**Exercise goal**
Resume the blog-style book reactions on Charlie and the Chocolate Factory and A Wrinkle In Time, writing on from the last sentence of that text.

**Excerpted text**
◆ ◆ ◆ ◆

Charlie and the Chocolate Factory, Roald Dahl

I actually really wanted to write a blog post about this book while and after reading it because I had a lot to say. This book is creepy and twisted AF and seriously grapples with issues of enslavement, abuse, and violence against children.

But before we get to all of that, can we talk about how Charlie had the option to bring TWO people with him, and this asshole only brings Grandpa Joe? YOU COULD HAVE BROUGHT SOMEONE ELSE WITH YOU DON’T YOU THINK MOM OR DAD WOULD HAVE ENJOYED THAT TOO OR MAYBE ANOTHER GRANDPARENT? Jerk.

Okay, now that I got that off my chest, let’s focus on the Oompa Loompas. Wonka tempts them into indentured servitude on the promise of…cocoa? They have to live in his factory, aren’t allowed to leave (do they even have access to clean air? What’s the air filtration and circulation like in there?) and Wonka’s pitching this whole “white saviour” BS that I’m not buying. I think he even teaches them how to speak English…bit of a blunt instrument, there, Dahl. Maybe that was the point, though…so many potential papers…

Then there’s the disappearing children. Where is Helen Lovejoy when you need her?
Children are literally disappearing, being harmed, and potentially dying (being killed) throughout this book. And when you get to the end *SPOILER* you discover THAT THIS WAS WONKA’S PLAN THE WHOLE TIME. IT WAS THE WHOLE POINT OF THE GOLDEN TICKETS: “You see, Charlie, I knew that while my factory would maim and potentially even kill many of the children I brought in here, I knew one would survive! Congrats on not dying!” (Wonka, somewhere near the end, paraphrased).

Willy Wonka is an old man in a van luring children in with candy.

A Wrinkle In Time, Madeleine L’Engle

I read this at some point in elementary or high school and wanted to reread it before seeing the movie. I forgot how strong the religious messaging of this book was. I still want to see the movie, though, and while the whole “I know I’m on the right side because God is with me and God is light” POV dominated much of the narrative, I still found merit in some of the other storylines, characters, and themes. Meg is an obvious standout, and Mrs. Whatsit was one of the most endearing characters I’ve ever come across.

◆ ◆ ◆ ◆

**Dataset extract**
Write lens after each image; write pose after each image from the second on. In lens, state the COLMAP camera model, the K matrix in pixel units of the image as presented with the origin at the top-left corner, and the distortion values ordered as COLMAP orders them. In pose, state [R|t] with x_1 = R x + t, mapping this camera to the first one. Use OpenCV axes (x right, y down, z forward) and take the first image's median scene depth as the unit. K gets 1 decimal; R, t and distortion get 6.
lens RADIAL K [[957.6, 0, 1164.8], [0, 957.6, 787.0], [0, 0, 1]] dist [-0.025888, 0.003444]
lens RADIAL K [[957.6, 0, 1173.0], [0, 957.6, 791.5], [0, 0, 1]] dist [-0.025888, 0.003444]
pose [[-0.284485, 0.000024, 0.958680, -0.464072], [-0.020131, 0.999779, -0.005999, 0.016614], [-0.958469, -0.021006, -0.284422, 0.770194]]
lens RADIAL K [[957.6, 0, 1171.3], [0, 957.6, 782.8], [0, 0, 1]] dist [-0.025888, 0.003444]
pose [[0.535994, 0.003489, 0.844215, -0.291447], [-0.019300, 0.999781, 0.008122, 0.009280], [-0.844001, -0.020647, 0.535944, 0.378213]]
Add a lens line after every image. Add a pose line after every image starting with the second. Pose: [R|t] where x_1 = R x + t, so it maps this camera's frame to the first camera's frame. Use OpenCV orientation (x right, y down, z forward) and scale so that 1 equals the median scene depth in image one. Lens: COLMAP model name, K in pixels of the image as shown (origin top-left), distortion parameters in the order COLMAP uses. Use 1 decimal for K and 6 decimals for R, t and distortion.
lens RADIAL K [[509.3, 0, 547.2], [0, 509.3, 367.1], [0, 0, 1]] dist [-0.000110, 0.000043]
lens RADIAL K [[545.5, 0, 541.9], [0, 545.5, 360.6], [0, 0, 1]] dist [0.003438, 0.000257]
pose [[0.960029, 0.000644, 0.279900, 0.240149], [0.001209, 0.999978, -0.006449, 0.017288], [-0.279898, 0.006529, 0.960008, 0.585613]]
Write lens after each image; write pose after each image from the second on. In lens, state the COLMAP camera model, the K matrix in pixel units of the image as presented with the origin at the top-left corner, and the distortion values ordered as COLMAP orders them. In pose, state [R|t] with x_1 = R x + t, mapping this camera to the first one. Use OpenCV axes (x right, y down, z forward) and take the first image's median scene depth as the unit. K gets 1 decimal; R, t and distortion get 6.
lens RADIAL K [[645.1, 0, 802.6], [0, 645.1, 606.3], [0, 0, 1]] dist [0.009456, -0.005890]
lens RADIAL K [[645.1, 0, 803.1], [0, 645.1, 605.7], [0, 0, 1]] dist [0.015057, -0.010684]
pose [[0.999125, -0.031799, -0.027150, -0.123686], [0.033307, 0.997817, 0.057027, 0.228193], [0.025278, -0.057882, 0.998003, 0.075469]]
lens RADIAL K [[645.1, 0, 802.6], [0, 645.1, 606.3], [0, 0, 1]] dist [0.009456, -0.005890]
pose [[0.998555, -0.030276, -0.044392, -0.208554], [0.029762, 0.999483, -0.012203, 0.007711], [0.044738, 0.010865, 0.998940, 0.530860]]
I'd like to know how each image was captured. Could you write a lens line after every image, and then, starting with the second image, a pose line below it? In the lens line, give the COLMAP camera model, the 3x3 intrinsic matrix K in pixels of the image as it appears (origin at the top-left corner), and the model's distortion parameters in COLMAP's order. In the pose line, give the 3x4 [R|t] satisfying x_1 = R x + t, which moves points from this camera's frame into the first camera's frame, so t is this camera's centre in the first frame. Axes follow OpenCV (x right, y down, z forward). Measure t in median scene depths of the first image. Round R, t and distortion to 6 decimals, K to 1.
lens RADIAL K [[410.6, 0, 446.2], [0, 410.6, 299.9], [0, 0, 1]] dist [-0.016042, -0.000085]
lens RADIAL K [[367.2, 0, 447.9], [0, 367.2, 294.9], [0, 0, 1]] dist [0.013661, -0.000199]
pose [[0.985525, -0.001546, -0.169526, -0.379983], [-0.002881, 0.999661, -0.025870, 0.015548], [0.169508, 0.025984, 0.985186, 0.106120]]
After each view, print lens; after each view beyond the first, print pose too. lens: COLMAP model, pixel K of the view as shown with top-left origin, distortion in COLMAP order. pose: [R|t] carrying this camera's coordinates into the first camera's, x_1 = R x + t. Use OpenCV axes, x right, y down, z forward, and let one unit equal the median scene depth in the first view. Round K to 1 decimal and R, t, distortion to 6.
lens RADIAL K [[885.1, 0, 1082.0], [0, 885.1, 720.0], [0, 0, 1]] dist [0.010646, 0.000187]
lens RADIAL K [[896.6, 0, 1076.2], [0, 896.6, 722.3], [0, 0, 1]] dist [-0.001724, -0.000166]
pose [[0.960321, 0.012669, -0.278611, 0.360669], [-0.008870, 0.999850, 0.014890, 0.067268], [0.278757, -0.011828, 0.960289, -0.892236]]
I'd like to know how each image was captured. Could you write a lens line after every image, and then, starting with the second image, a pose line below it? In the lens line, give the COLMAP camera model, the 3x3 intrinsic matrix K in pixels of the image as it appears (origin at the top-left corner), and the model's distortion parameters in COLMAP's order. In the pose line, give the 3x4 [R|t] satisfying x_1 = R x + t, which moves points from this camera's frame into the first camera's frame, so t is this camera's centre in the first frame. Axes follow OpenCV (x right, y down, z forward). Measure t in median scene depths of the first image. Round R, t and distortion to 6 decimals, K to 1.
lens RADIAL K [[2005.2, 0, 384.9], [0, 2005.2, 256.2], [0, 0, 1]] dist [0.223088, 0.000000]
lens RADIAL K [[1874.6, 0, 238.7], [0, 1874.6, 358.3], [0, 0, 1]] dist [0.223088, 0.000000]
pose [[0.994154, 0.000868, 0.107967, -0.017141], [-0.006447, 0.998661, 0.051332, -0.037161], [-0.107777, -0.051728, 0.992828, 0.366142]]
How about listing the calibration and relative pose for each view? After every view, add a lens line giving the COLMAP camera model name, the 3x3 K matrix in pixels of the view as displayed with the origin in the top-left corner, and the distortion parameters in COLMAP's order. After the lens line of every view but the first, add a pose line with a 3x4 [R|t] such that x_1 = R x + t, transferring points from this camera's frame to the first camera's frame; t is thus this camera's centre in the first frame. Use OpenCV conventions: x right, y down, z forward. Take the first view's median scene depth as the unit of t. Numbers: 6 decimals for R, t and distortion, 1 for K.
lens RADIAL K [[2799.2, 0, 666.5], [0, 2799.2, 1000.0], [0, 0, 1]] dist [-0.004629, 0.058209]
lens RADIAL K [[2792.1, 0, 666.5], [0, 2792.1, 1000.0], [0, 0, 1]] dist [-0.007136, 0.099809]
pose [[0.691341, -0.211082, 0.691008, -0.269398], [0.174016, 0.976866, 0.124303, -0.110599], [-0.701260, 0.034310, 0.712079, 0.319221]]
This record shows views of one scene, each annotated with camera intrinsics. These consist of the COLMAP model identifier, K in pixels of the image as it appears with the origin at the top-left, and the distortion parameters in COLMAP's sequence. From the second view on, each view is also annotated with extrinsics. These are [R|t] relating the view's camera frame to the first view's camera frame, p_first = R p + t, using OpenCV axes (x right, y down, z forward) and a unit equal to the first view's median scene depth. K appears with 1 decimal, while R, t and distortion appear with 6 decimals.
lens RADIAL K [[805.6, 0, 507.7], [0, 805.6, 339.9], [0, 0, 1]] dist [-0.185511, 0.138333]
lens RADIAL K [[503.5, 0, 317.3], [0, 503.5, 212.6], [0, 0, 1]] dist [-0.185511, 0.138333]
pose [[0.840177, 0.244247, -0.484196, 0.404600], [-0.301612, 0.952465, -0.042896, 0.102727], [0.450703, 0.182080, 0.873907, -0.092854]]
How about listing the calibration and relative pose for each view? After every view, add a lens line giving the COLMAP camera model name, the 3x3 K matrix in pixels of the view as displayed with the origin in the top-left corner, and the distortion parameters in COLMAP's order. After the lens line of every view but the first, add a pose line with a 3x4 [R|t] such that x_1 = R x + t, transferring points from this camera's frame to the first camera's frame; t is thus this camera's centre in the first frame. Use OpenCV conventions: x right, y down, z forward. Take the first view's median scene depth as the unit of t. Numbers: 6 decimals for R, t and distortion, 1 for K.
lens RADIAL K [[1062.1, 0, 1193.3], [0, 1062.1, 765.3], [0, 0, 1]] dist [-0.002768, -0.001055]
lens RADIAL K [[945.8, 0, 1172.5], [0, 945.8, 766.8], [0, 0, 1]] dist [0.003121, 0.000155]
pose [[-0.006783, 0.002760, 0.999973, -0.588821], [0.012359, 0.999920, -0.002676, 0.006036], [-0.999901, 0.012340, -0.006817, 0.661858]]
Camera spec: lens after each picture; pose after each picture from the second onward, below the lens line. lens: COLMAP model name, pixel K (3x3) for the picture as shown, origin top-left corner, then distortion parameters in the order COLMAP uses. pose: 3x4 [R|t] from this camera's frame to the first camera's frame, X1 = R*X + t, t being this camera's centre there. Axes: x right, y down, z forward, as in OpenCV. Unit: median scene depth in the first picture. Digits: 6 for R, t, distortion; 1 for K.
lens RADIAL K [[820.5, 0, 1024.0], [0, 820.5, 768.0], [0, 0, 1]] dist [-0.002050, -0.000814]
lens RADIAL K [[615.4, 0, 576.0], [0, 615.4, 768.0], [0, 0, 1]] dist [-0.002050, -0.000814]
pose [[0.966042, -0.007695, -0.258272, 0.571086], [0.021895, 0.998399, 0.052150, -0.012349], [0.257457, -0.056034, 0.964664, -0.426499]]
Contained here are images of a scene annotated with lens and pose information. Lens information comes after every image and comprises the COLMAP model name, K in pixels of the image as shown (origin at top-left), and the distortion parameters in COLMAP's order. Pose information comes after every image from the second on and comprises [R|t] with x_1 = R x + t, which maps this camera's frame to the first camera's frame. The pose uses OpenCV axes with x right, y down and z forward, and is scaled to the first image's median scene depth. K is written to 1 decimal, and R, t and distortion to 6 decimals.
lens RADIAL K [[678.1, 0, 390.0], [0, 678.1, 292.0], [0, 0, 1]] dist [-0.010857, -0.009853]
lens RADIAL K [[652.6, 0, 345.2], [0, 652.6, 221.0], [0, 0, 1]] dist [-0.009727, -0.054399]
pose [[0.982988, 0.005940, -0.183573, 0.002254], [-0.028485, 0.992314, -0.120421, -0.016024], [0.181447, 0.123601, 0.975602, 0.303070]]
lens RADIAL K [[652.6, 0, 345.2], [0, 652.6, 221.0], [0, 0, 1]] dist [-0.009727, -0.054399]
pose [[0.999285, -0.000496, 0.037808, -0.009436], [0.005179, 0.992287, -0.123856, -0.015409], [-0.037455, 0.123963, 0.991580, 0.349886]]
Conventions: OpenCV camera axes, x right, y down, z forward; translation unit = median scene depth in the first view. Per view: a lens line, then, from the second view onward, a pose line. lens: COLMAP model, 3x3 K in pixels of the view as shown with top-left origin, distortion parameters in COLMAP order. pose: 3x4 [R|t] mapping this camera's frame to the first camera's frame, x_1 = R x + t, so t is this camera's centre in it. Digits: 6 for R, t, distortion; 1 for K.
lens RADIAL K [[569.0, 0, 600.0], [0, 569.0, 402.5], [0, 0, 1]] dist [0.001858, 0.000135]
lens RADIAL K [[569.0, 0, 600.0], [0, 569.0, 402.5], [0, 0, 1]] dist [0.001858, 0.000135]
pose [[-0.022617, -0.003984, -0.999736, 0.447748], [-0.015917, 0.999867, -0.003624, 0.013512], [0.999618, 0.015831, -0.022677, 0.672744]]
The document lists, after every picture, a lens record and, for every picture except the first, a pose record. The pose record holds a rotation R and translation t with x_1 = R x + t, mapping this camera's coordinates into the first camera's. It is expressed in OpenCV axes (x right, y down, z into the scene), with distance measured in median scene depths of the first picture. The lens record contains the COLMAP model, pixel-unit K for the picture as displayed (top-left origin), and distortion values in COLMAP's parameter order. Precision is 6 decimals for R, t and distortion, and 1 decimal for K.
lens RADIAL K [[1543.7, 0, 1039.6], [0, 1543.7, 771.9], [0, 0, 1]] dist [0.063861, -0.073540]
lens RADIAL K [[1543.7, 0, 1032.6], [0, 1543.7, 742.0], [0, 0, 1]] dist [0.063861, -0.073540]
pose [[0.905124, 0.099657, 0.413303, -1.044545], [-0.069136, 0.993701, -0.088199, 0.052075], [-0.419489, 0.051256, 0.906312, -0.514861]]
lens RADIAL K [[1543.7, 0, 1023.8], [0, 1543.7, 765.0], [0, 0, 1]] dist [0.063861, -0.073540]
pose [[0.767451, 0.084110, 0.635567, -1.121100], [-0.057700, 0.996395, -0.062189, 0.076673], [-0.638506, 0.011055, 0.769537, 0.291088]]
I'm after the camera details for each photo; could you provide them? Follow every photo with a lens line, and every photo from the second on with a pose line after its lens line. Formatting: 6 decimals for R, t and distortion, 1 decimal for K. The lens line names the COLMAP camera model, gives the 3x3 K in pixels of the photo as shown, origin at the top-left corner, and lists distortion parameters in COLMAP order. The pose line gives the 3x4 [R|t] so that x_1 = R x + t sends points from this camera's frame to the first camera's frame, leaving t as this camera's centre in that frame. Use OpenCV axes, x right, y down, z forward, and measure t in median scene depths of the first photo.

◆ ◆ ◆ ◆

**Task answer**
Valdemar: Last Herald Mage Series, Mercedes Lackey

I picked these up on the recommendation of a friend, who gifted me the first book in the series. They credited this book with getting them into the Fantasy genre, so I was immediately intrigued and jumped in. The writing is okay and Lackey’s style of plot development is non-existent, but that kind of works for her. Essentially, what I took from Lackey’s style is that she DGAF about denouement; for serious, as an example, two people go from being strangers to lovers in what seems like all of 2 sentences (and when I say “lovers,” I don’t mean that in a passive way, I mean that in a “we are now ‘lifebonded’ and I will never love another and our souls are intertwined” kind of way).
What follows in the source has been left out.